[What you need to do] Print each line below verbatim, skipping every picture.

[Data below]
**********
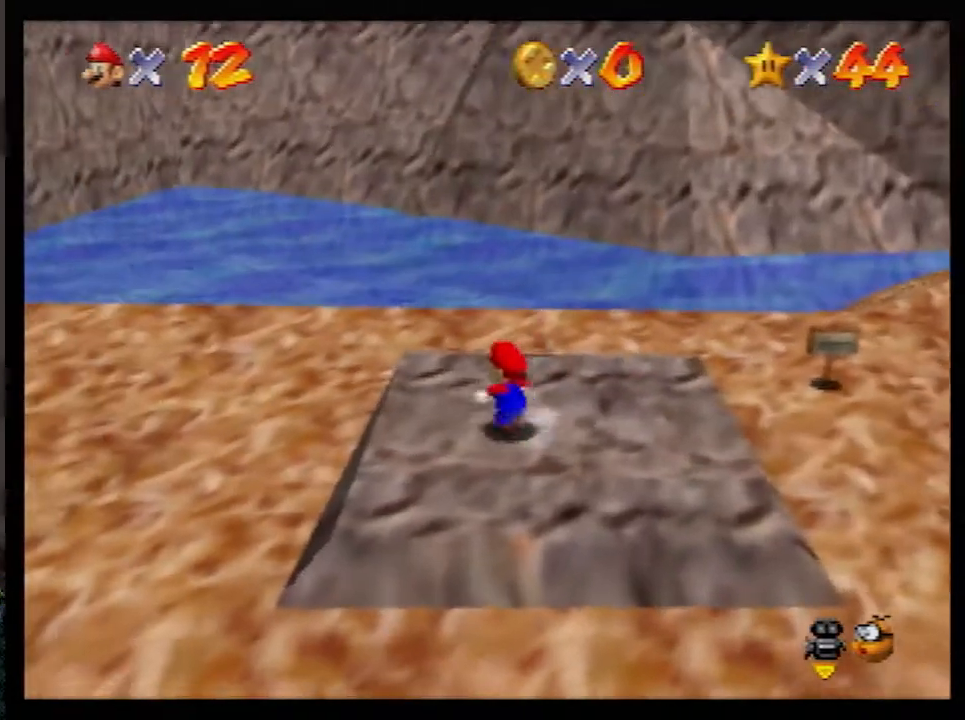
{"buttons": [], "left_stick": "up", "events": [[267, "left_stick", "up-right"], [450, "left_stick", "up"]]}
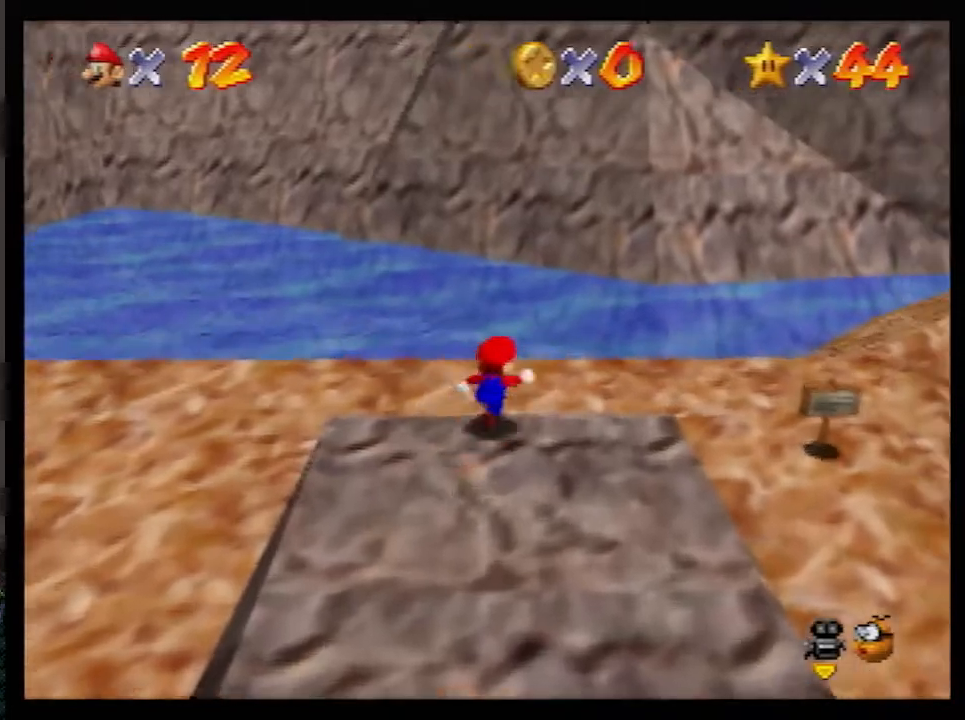
{"buttons": ["Z"], "left_stick": "up", "events": [[167, "Z", "down"], [233, "A", "down"], [300, "A", "up"]]}
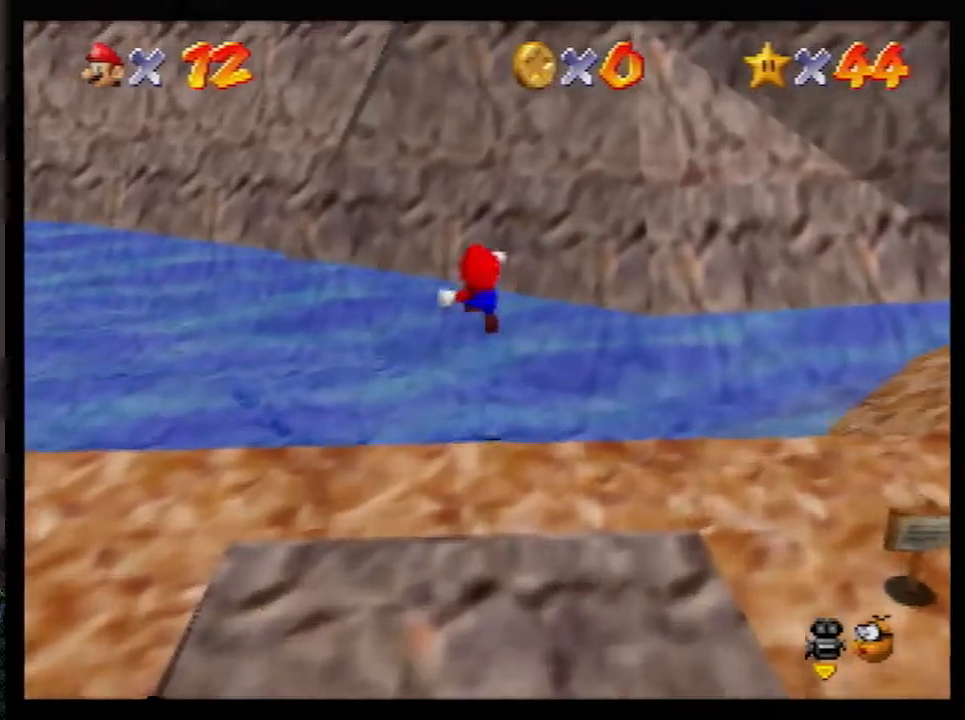
{"buttons": ["Z", "C_LEFT"], "left_stick": "up", "events": [[450, "C_LEFT", "down"]]}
**********
[Result below]
{"buttons": [], "left_stick": "up", "events": [[267, "left_stick", "up-right"], [450, "left_stick", "up"]]}
{"buttons": ["Z"], "left_stick": "up", "events": [[167, "Z", "down"], [233, "A", "down"], [300, "A", "up"]]}
{"buttons": ["Z", "C_LEFT"], "left_stick": "up", "events": [[450, "C_LEFT", "down"]]}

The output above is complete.